In this issue of Blood, Taskesen et al propose a novel subset of myeloid neoplasms that encompasses splicing factor (SF) mutation-positive refractory anemia with excess blasts (RAEB) and acute myeloid leukemia (AML), which is composed of 2 molecularly and clinically distinct subgroups.1
Myeloid neoplasms comprise a wide variety of clinically and pathologically distinct entities commonly characterized by neoplastic proliferation of myeloid lineage cells with deregulated differentiation.2 Although straightforward for typical cases, distinction among different subtypes of myeloid neoplasms may not be unambiguous, complicating the diagnosis of and the therapeutic choice in borderline cases. According to the current World Health Organization (WHO) classification system, for example, distinction between AML with low blast counts (AML-LBC) and the RAEB subtype of myelodysplastic syndromes (MDS) is made only by the presence or absence of ≥20% bone marrow blasts.2 However, these criteria, based on the blast counts, would lead to a diagnosis of AML for some patients who might be biologically/clinically more properly classified as RAEB or vice versa. In this regard, during the past 10 years, our knowledge about the molecular pathogenesis of myeloid neoplasms has been substantially improved by the identification of major driver mutations causally related to these neoplasms,3-6 which may help better understanding, classification, diagnosis, and management of different entities of myeloid neoplasms.
Taskesen et al focused on pre–messenger RNA SF mutations and tested their hypothesis that SF mutations could define a novel subset of myeloid neoplasm that includes SF mutation–positive RAEB and AML as well as AML-LBC. SF mutations are a novel class of driver mutations recently identified through whole exome sequencing of myeloid dysplasia.7,8 Affecting at least 8 different components of the pre–messenger RNA splicing machinery, including SF3B1, SRSF2, U2AF35, ZRSR2, U2AF65, SF1, SF3A1, and PRPF40B, SF mutations represent among the most frequent genetic lesions in MDS (45% to 85% of MDS depending on their subtypes) and other related myeloid neoplasms with myelodysplasia but much less common (5% to 10%) in de novo AML and classical myeloproliferative neoplasms.3,7 In the current study, authors investigated 47 RAEB, 29 AML-LBC, and 325 other AML patients for predominant hot-spot mutations in SF3B1, U2AF35, and SRSF2, and found that patients with RAEB and AML-LBC showed significantly higher SF mutation rates compared with other AML and, except for white cell counts and bone marrow blast counts, shared a highly similar clinical, cytological, and molecular profile. Also, SF-mutated patients among RAEB, AML-LBC, and other AML categories had similar clinical phenotypes, including lower blast counts, older age, lower white cell counts, and higher erythroblast counts in bone marrow compared with SF-unmuted cases, indicating that SF-mutated cases comprised a distinct entity among MDS/AML. In accordance with this, a hierarchical clustering of AML/AML-LBC/RAEB cases based on combined, but not separate, gene expression (GEP) and DNA-methylation profiles (DMP) identified 2 distinct clusters (#3 and #11) highly enriched for SF mutations and RAEB/AML-LBC phenotypes with significantly lower bone marrow blast counts, together with known clusters characterized by the presence of t(8;21), inv(16), t(15;17), and CEBPA mutations.9,10 Interestingly, whole exome sequencing of 14 cases with SF mutations within the 2 clusters revealed mutations in 3 genes implicated in RNA splicing. Among the 2 clusters, #11 was characterized by an erythroid signature with higher erythroblast percentages and differentially expressed or hypomethylated genes involved in erythroid development, whereas cluster #3 was significantly enriched for NRAS/KRAS mutations and poor overall survivals compared with other patients.

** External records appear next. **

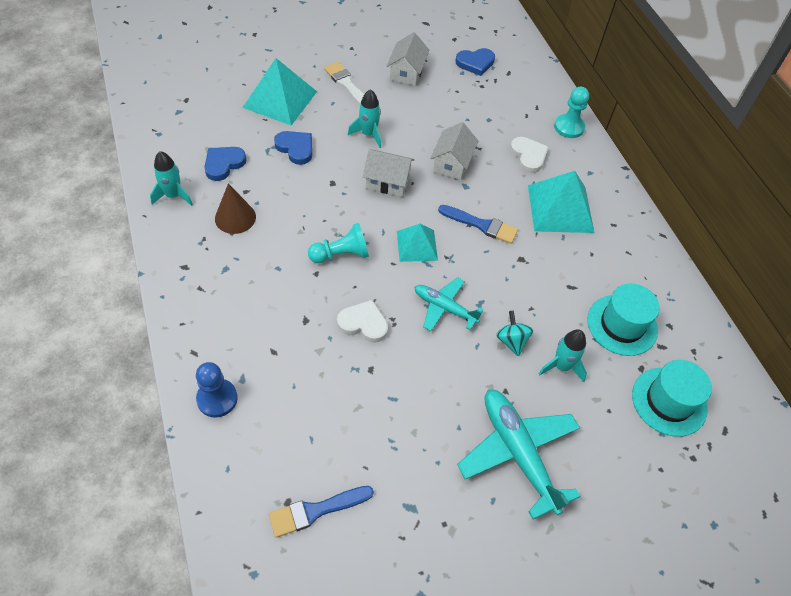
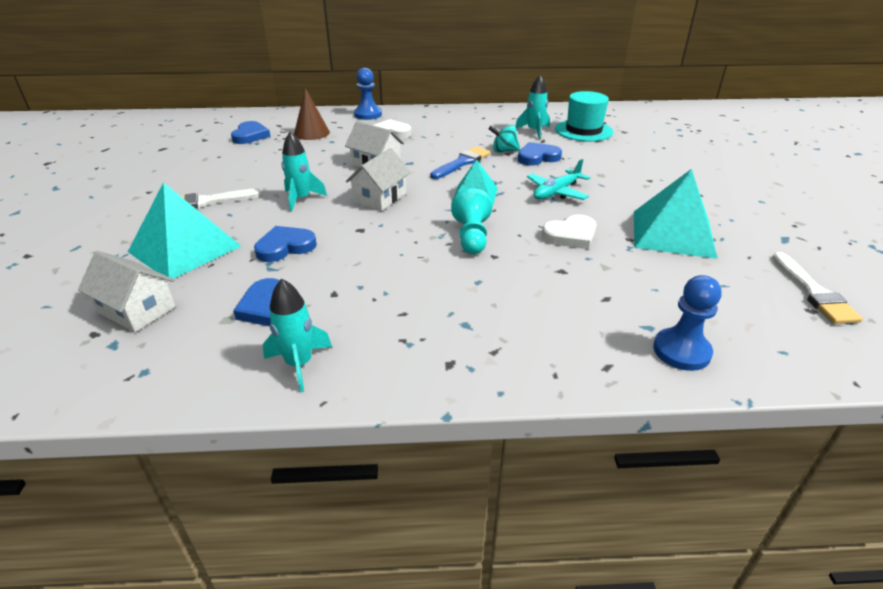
camera: 70 degrees left, 20 degrees down
(235, 217) = (377, 307): brown cone -> brown cone (311, 133)
(316, 510) = (813, 292): blue brush -> white brush
(363, 323) = (570, 235): white heart -> white heart turned 150 degrees counterclockwise
(407, 72) = (226, 167): white house -> white house (137, 310)
(511, 341) = (596, 170): turquoise spinning top -> turquoise spinning top (504, 151)
(518, 452) = (711, 184): turquoise plane -> none
(522, 286) = (537, 157): none -> blue heart
(560, 208) = (457, 131): turquoise pyramid -> turquoise pyramid (673, 233)
(561, 366) = (623, 156): turquoise rocket -> turquoise rocket (534, 131)
(569, 127) = (368, 115): turquoise pawn -> blue pawn
(669, 401) = (653, 128): turquoise hat -> none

Although the conclusions need to be validated further in independent studies with more comprehensive detection of SF mutations, not just hot-spot mutations, the present study points to an intriguing possibility that SF mutations could override the conventional separation between AML and MDS and help to define novel biological subtypes of myeloid malignancies for better understanding and management of AML/MDS. However, the biological basis for the SF-mutated AML is still unclear, as is the reason why the 2 SF-mutated clusters are identified only through combined GEP and DMP analysis. Finally, and more importantly, the impact of the SF-mutated AML or the novel clusters identified through GEP/DMP profiling on the choice of therapies and patients’ outcomes should be clarified before these subtypes are found to be relevant to clinical practice.
Conflict-of-interest disclosure: The author declares no competing financial interests.